Ma è la stessa domanda, proseguendo con il ragionamento, che bisognerebbe porsi, a tutti i livelli. Come per esempio nel caso delle Regioni o dei singoli enti locali, di fronte all'attuazione di leggi territoriali che nell'intento (presunto) di tutelare la salute pubblica, finiscono col compromettere l'esistenza di imprese e di posti di lavoro, senza neppure riuscire a salvaguardare davvero i cittadini. Anzi, al contrario, andando a minare ulteriormente la sicurezza dei consumatori e la legalità, riportando in auge l'offerta di gioco illegale concedendo quegli spazi di cui era stata privata per lunghi anni, proprio grazie all'esistenza di un'offerta di gioco di Stato. Nella Regione Lazio, dove sta per entrare in vigore la scadenza centrale della legge “anti-gioco” adottata nel 2013, rischiano di essere cancellati oltre 12mila posti di lavoro, a causa della chiusura di migliaia di aziende imposta ex lege dall'amministrazione locale. In un territorio già di per sè difficile da governare, in termini di contrasto all'illegalità, come ci hanno insegnato diverse situazioni di cronaca: dallo scandalo di “Mafia Capitale” a tanti altri epidosi legati direttamente o indirettamente alla criminalità. Figuriamoci quindi cosa potrebbe accadere nel caso in cui dovesse sparire quel presidio di legalità garantito oggi dal gioco di Stato, in una Regione dove la propensione al gioco è da sempre altissima, come descrivono i dati della raccolta (legale).

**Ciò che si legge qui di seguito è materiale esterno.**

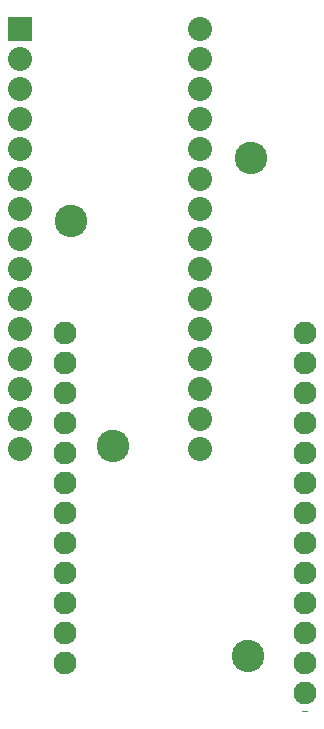
<source format=gbs>
G04 MADE WITH FRITZING*
G04 WWW.FRITZING.ORG*
G04 DOUBLE SIDED*
G04 HOLES PLATED*
G04 CONTOUR ON CENTER OF CONTOUR VECTOR*
%ASAXBY*%
%FSLAX23Y23*%
%MOIN*%
%OFA0B0*%
%SFA1.0B1.0*%
%ADD10C,0.108425*%
%ADD11C,0.080000*%
%ADD12C,0.004000*%
%ADD13C,0.076000*%
%ADD14R,0.079972X0.080000*%
%ADD15R,0.001000X0.001000*%
%LNMASK0*%
G90*
G70*
G54D10*
X224Y1634D03*
X364Y884D03*
X824Y1844D03*
X814Y184D03*
G54D11*
X54Y2274D03*
X54Y2174D03*
X54Y2074D03*
X54Y1974D03*
X54Y1874D03*
X54Y1774D03*
X54Y1674D03*
X54Y1574D03*
X54Y1474D03*
X54Y1374D03*
X54Y1274D03*
X54Y1174D03*
X54Y1074D03*
X54Y974D03*
X54Y874D03*
X654Y2274D03*
X654Y2174D03*
X654Y2074D03*
X654Y1974D03*
X654Y1874D03*
X654Y1774D03*
X654Y1674D03*
X654Y1574D03*
X654Y1474D03*
X654Y1374D03*
X654Y1274D03*
X654Y1174D03*
X654Y1074D03*
X654Y974D03*
X654Y874D03*
G54D12*
X1004Y1262D03*
X1004Y1262D03*
X1004Y1262D03*
X1004Y1262D03*
X1004Y1262D03*
X1004Y1262D03*
X1004Y1262D03*
X1004Y1262D03*
X1004Y1262D03*
X1004Y1262D03*
X1004Y1262D03*
X1004Y1262D03*
X1004Y1262D03*
X1004Y1262D03*
X1004Y1262D03*
X1004Y1262D03*
X1004Y1262D03*
X1004Y1262D03*
X1004Y1262D03*
X1004Y1262D03*
X1004Y1262D03*
X1004Y1262D03*
X1004Y1262D03*
X1004Y1262D03*
X1004Y1262D03*
X1004Y1262D03*
X1004Y1262D03*
X1004Y1262D03*
X1004Y1262D03*
X1004Y1262D03*
X1004Y1262D03*
X1004Y1262D03*
X1004Y1262D03*
G54D13*
X1004Y62D03*
X1004Y162D03*
X204Y162D03*
X204Y262D03*
X204Y362D03*
X204Y462D03*
X204Y562D03*
X204Y662D03*
X204Y762D03*
X204Y862D03*
X204Y962D03*
X204Y1062D03*
X204Y1162D03*
X204Y1262D03*
X1004Y362D03*
X1004Y562D03*
X1004Y262D03*
X1004Y762D03*
X1004Y462D03*
X1004Y962D03*
X1004Y662D03*
X1004Y1162D03*
X1004Y862D03*
X1004Y1062D03*
X1004Y1262D03*
G54D14*
X54Y2274D03*
G54D15*
X999Y0D02*
X1009Y0D01*
X994Y-1D02*
X1013Y-1D01*
D02*
G04 End of Mask0*
M02*
</source>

E allora: chi ne risponderà di questo eventuale scempio, che sembra delineare un autentico suicidio di Stato? Chi pagherà per quei posti di lavoro persi, per quelle imprese che dovranno abbassare le saracinesche, proprio nel momento storico forse più difficile dell'economia dal dopoguerra ad oggi? Forse è arrivato il momento di porsi anche queste domande. Almeno adesso che ci sono ancora i tempi per rimediare agli errori commessi: sia a livello governativo e parlamentare, che a livello regionale. Il gioco è bello quando è responsabile. La politica, pure.